III - critique du régime de l’époque

 

A – le blocage de la société

Seuls les enfants des familles nobles et riches peuvent progresser dans la société ; les gens d’origine modeste sont condamnés à végéter ; il n’y a pas d’ascenseur social. Le peuple est victime de l’autorité des grands qui détiennent tous les pouvoirs. L’homme du peuple qui veut se mêler des affaires publiques finit à la Bastille.

Figaro attaque les privilèges de la naissance : « vous vous êtes donné la peine de naître, et rien de plus ».

Beaumarchais s’en prend au fondement même du système monarchique : il conteste que les qualités et vertus soient héréditaires, et attaque les nobles incapables qui paralysent le système. Il s’inscrit dans une réflexion qui mènera à la déclaration des droits de l’homme, qui affirme que tous les hommes naissent libres et égaux en droits, ceci tout autant par humanisme que dans l’intérêt du système.

 

B – la dénonciation de l’arbitraire

(arbitraire : forme d’arbitrage perverti, où l’arbitre décide des règles selon sa fantaisie)

Beaumarchais dénonce le fait que le souverain gouverne selon son « bon plaisir », formule officielle depuis Louis XIV. La pièce de Figaro est interdite en fonction de lois non écrites, imprévisibles ; il ne pouvait pas savoir qu’elle lui attirerait des ennuis. De même son ouvrage d’économie l’envoie à la Bastille sans aucun procès, ni même aucune explication. Il ne sait pas ce qu’il peut y avoir de mal dans son livre. Il a déplu au souverain, et c’est tout. Le Roi n’a pas besoin de justifier ses décisions de justice, il peut envoyer en prison qui il veut, sans avoir à justifier sa décision.

Un tel mode de fonctionnement paralyse complètement toute possibilité de débat politique.

il défend une « société ouverte », où tout le monde peut faire carrière librement, et réussir en fonction de ses talents.

C – L’attaque personnelle contre Louis XVI

Dans la dernière phrase, le « petit homme » est Louis XVI en personne ; Beaumarchais le connaît bien, pour avoir été son agent secret. Il le juge minable, et incapable de gouverner. De fait, si Louis XVI fait preuve de bonne volonté, il se révèle incapable de gouverner le royaume, et de prendre de bonnes décisions. Il ne sait pas qui écouter, change très souvent d’avis, et se laisse déborder par ses problèmes domestiques. Le « petit écrit » auquel il est fait allusion est un libelle imprimé en Angleterre qui l’accusait d’être impuissant, et que Beaumarchais avait été chargé de détruire.

Par cette dernière phrase, que seul Louis XVI comprend, Beaumarchais  le menace indirectement de révéler sur lui des détails de sa vie privée. C’est sans doute cette phrase qui a causé l’emprisonnement de l’auteur.
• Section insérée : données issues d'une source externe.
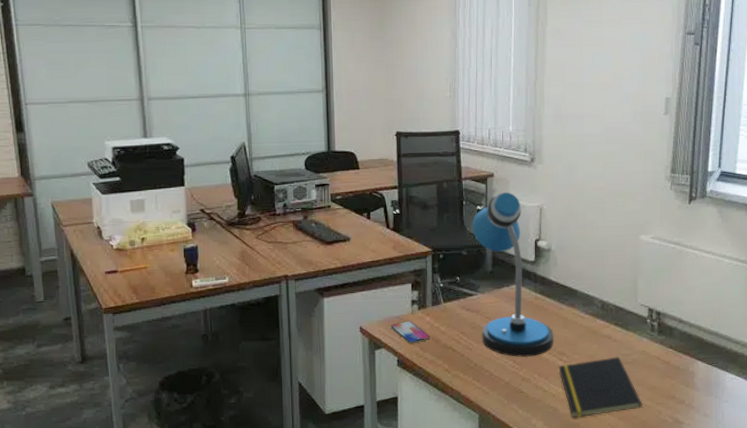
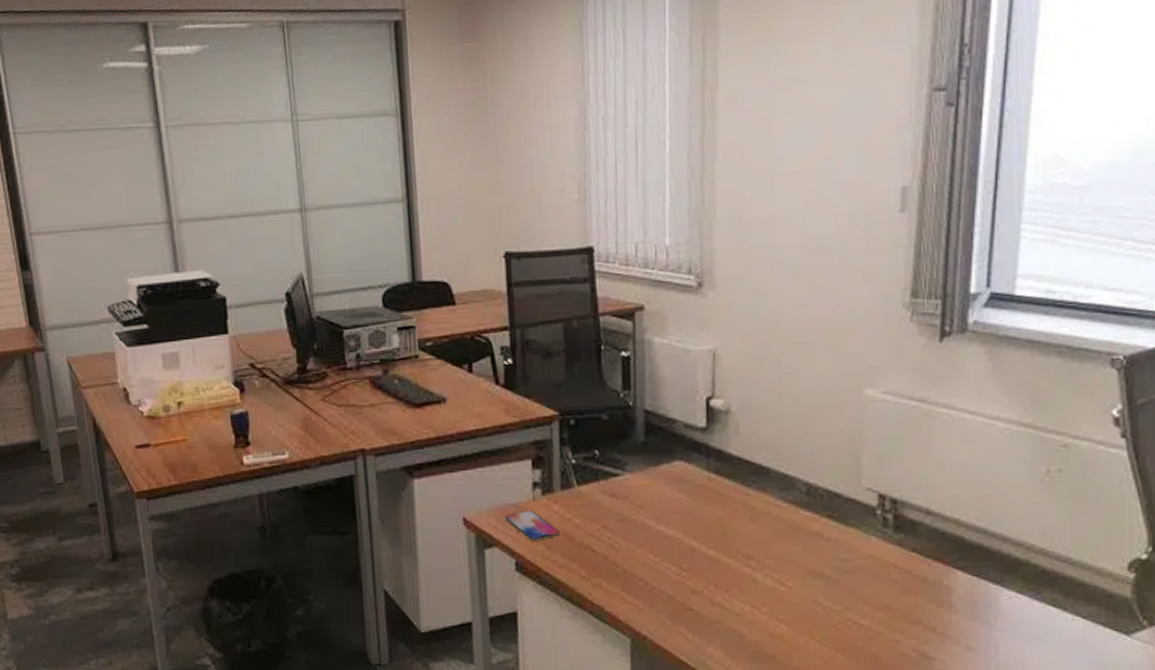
desk lamp: present [472,193,554,358] -> none [615,332,737,562]
notepad: present [558,357,643,418] -> none [744,563,873,647]

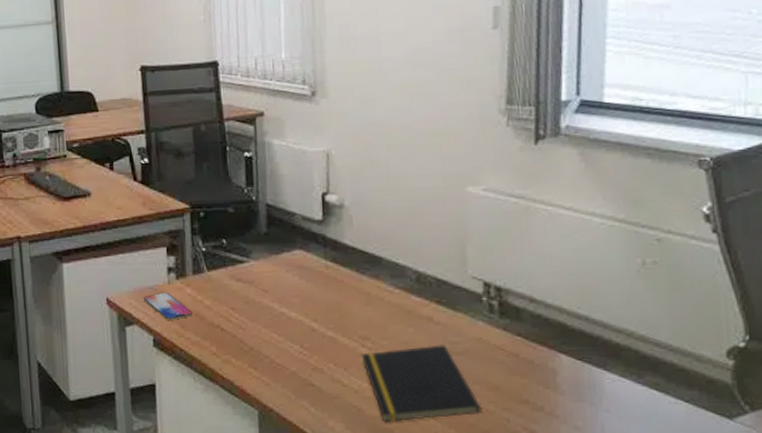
notepad: none [744,563,873,647] -> present [361,345,483,422]

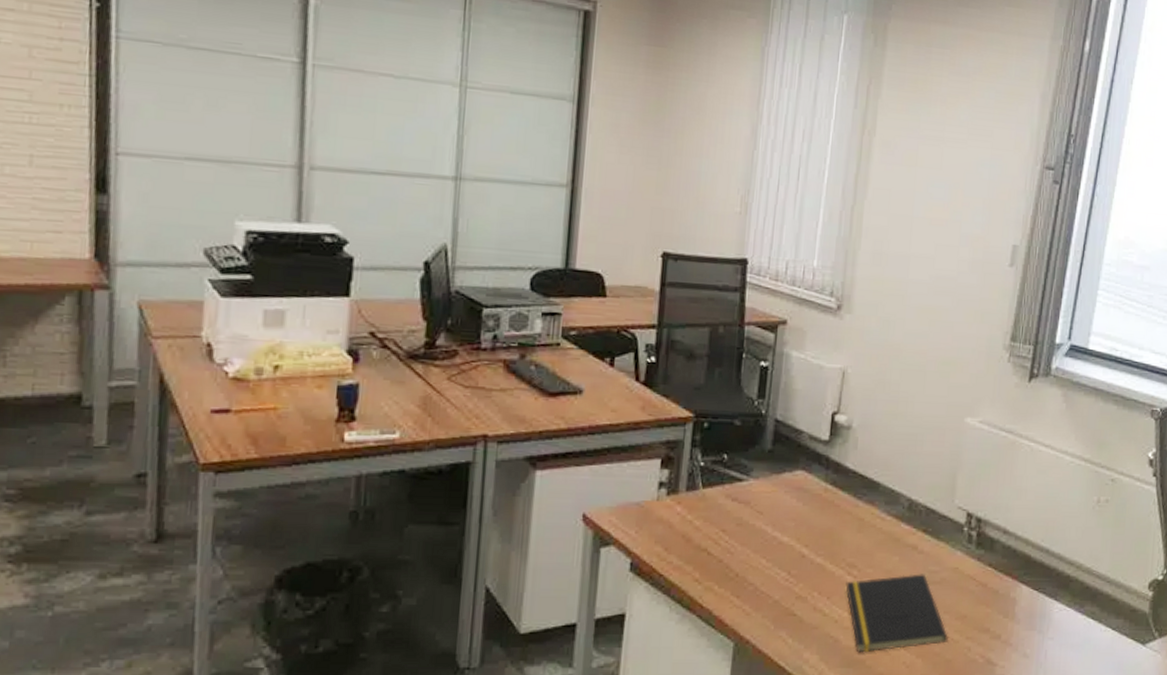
smartphone: present [143,292,193,320] -> none [626,509,680,541]

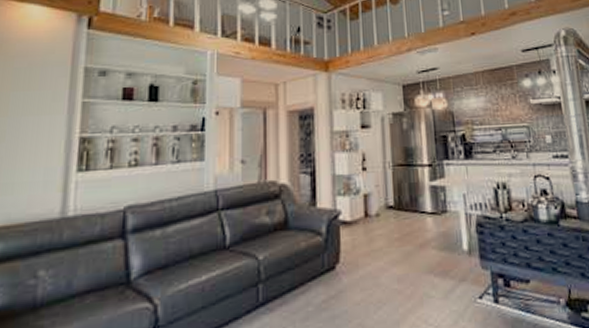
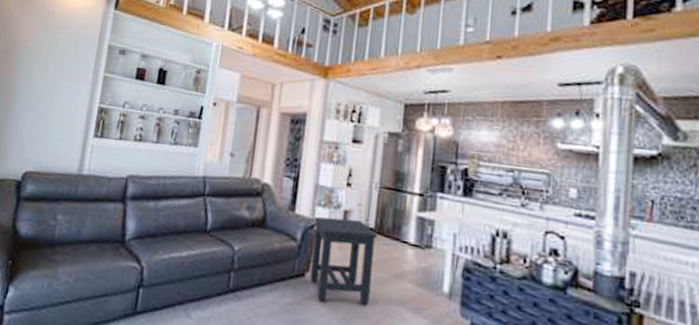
side table: none [336,200,400,292] -> present [309,216,377,306]

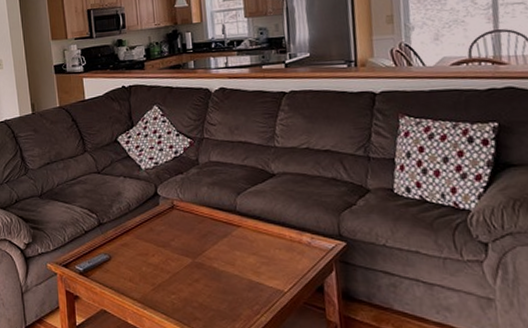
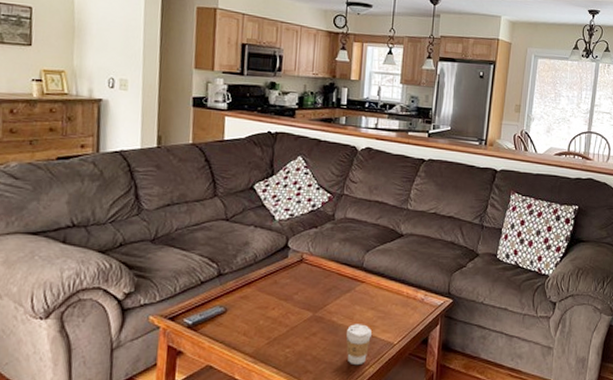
coffee cup: none [229,270,258,314] -> present [345,324,372,366]

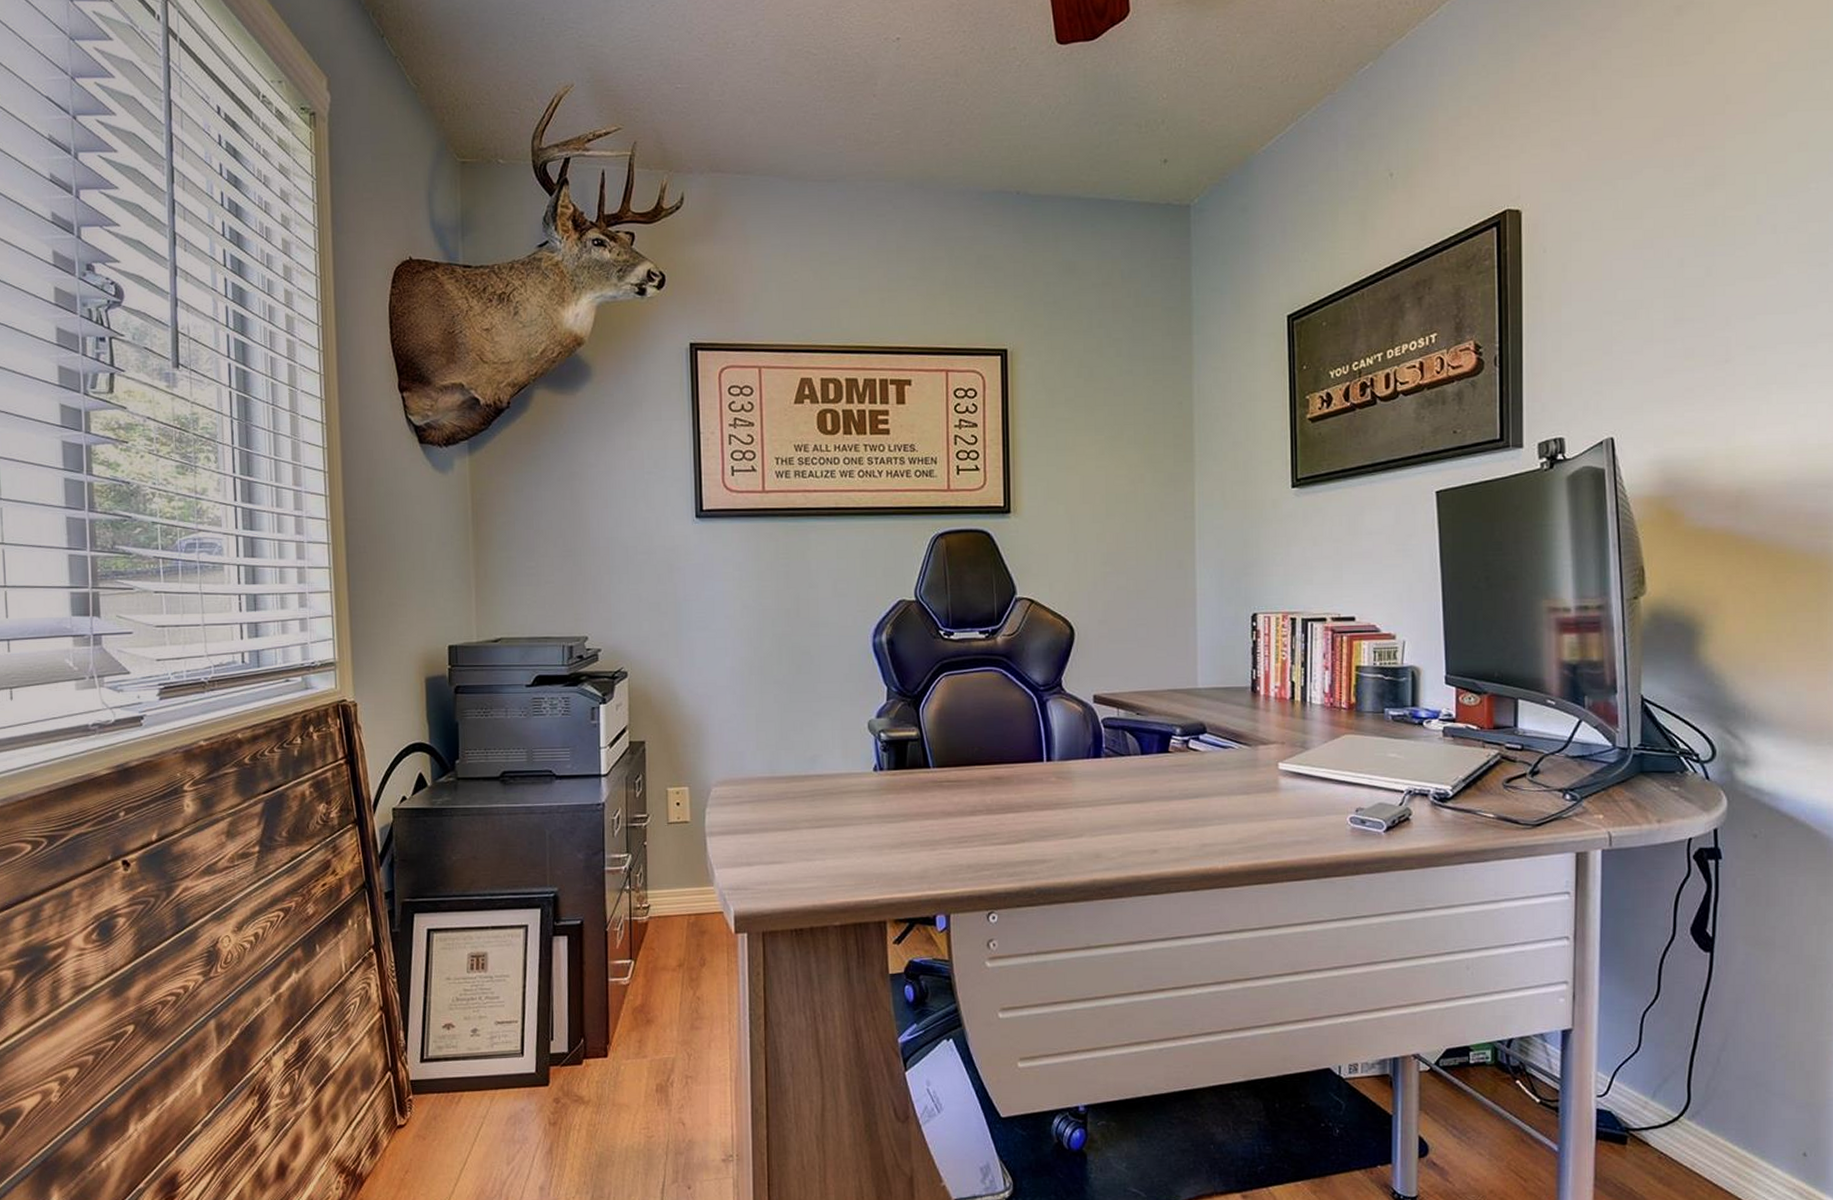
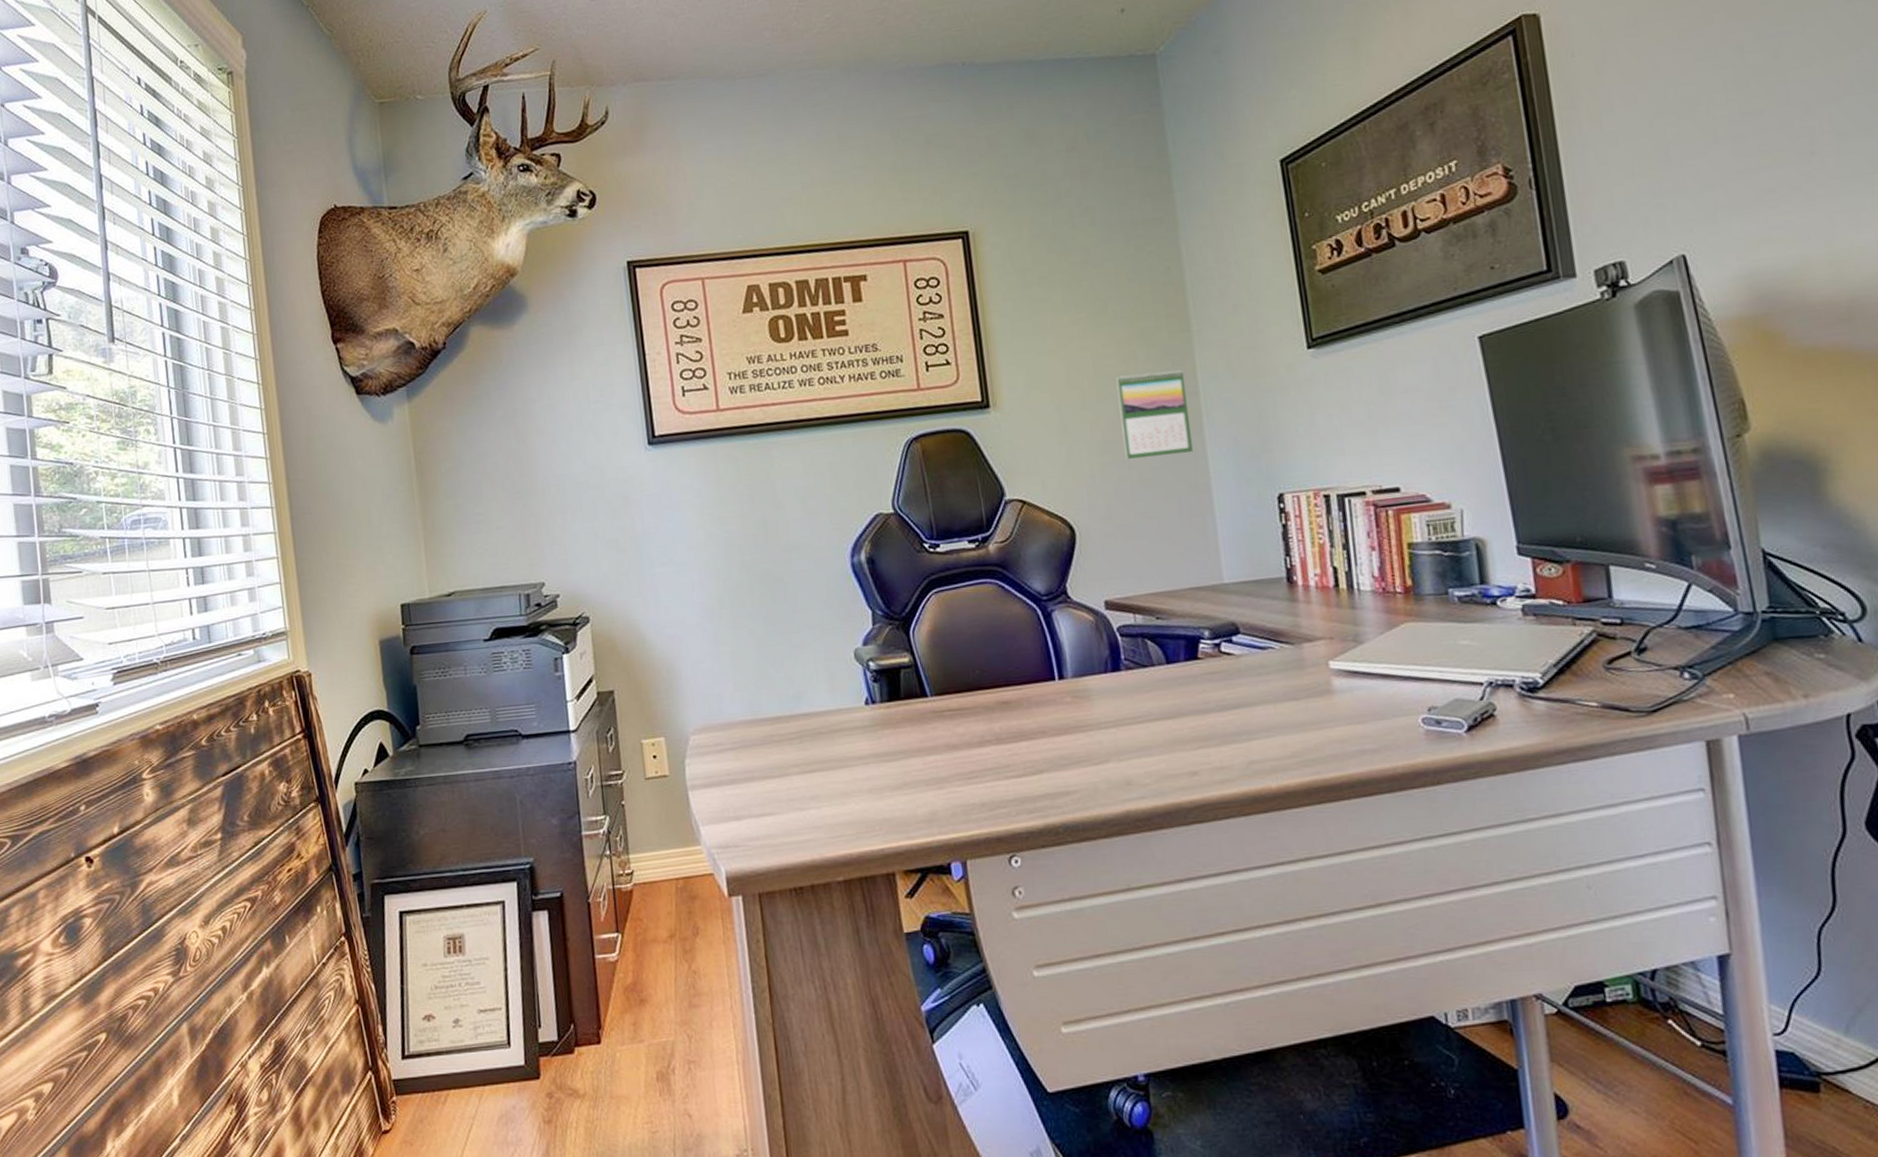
calendar: none [1124,495,1184,571] -> present [1116,370,1193,459]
L’expression « un de ces puissants de quatre jours » cherche à affirmer que le pouvoir pourrait être renversé rapidement, que la monarchie n’a peut-être plus que quelques jours à vivre. C’est une prémonition de la Révolution qui se prépare.

 

Conclusion 

un texte extrêmement audacieux, insolent, qui attaque le régime en place en le ridiculisant, véritablement révolutionnaire, dont Louis XVI a dit que le jour où on pourrait le jouer librement, ce serait la révolution.